Il y a eu ce moment où j'ai cessé de lire et juste après tout a été différent, tout a été pareil — mon monde s'est effondré mais pas tellement plus que chaque jour, pas tellement plus, et j'ai vu alors qu'en fait, mon monde était depuis toujours cette chose à ras de terre posée et que je relevais comme je le pouvais tout le long du matin, tout le long de l'après-midi, et comme cela encore jusqu'au soir, tout le long des pages dont je parcourais les champs et les bois en essayant d'y comprendre quelque chose, d'y voir quelque chose, une trace, un signe, une discrète marque qui me conduirait à trouver comment faire tenir tout cela, la poussière de mon monde, son sable, enfin solide et droite et robuste face au vent que faisait la grande roue du temps, son mâchonnement incessant, ce broyement qu'on entendait, pour peu que l'on tende l'oreille, par-dessous le bruit sourd de nos paroles.

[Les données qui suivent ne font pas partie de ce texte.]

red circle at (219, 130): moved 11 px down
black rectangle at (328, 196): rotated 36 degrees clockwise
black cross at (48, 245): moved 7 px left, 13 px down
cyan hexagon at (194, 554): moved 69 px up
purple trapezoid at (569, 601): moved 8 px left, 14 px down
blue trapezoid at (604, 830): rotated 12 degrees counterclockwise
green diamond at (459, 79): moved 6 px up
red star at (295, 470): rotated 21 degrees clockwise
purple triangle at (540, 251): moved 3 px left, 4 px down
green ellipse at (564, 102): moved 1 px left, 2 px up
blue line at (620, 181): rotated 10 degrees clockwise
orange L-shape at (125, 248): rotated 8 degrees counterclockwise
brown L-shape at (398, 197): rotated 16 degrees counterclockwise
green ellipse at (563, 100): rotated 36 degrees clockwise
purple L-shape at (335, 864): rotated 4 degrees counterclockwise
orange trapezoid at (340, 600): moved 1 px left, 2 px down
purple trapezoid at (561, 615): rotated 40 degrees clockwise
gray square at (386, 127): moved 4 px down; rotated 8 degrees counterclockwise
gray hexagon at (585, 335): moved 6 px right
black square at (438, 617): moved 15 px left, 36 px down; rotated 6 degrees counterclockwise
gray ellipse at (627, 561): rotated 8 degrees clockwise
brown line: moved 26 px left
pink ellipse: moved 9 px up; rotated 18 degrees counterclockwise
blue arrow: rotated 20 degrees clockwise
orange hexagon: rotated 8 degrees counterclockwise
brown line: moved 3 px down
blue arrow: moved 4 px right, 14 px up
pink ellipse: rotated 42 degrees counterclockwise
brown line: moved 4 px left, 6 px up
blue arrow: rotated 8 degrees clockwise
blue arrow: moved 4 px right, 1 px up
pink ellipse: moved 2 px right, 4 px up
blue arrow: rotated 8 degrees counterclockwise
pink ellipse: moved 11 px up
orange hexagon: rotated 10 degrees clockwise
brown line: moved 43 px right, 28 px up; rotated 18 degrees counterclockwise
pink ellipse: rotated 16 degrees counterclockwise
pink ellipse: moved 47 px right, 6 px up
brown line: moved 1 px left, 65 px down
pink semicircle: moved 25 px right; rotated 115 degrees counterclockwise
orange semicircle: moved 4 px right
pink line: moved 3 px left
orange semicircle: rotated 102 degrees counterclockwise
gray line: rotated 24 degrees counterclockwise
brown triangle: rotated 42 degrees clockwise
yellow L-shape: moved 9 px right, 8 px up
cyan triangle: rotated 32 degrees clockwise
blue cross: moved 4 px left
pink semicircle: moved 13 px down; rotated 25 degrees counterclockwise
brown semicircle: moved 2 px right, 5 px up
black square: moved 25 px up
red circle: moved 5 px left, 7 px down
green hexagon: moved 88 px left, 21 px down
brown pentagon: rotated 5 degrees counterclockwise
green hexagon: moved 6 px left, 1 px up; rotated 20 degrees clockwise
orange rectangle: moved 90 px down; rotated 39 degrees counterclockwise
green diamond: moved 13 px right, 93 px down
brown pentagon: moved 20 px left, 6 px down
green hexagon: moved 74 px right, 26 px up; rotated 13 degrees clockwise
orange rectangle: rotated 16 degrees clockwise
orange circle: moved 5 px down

Je me souviens de ce moment où j'ai cessé de lire mais je ne me souviens plus du livre que je lisais, de l'écran que j'étais, des mots qui passaient exactement comme les voitures que je voyais et vois toujours courir derrière la vitre telles des bêtes folles, je n'ai plus souvenir du titre et de l'auteur, je ne sais plus cela et on m'en excusera, j'ai mémoire seulement de ce moment où ma lecture s'est arrêtée et où j'ai su, exactement senti, que toute lecture était maintenant morte pour moi et à jamais, que je n'ouvrirai plus jamais un livre, ne prendrai plus jamais en enfilade des paroles qui étaient des canyons d'où je sortais essoufflé, n'irai plus au bout d'une page pour atteindre au bout de moi et pour y découvrir des mois qui étaient autres et pourtant pas tellement, pas tant que ça, j'ai senti ça, ce craquement comme celui de la glace sur laquelle on s'est risqué et dont on sait à sa seule tonalité qu'elle va s'ouvrir et vous avaler comme ça tout cru tout nu et que ça ne fera pas plus mal que cela et moins de bruit encore, même pas assez pour que la neige bouge sur les branches basses des arbres.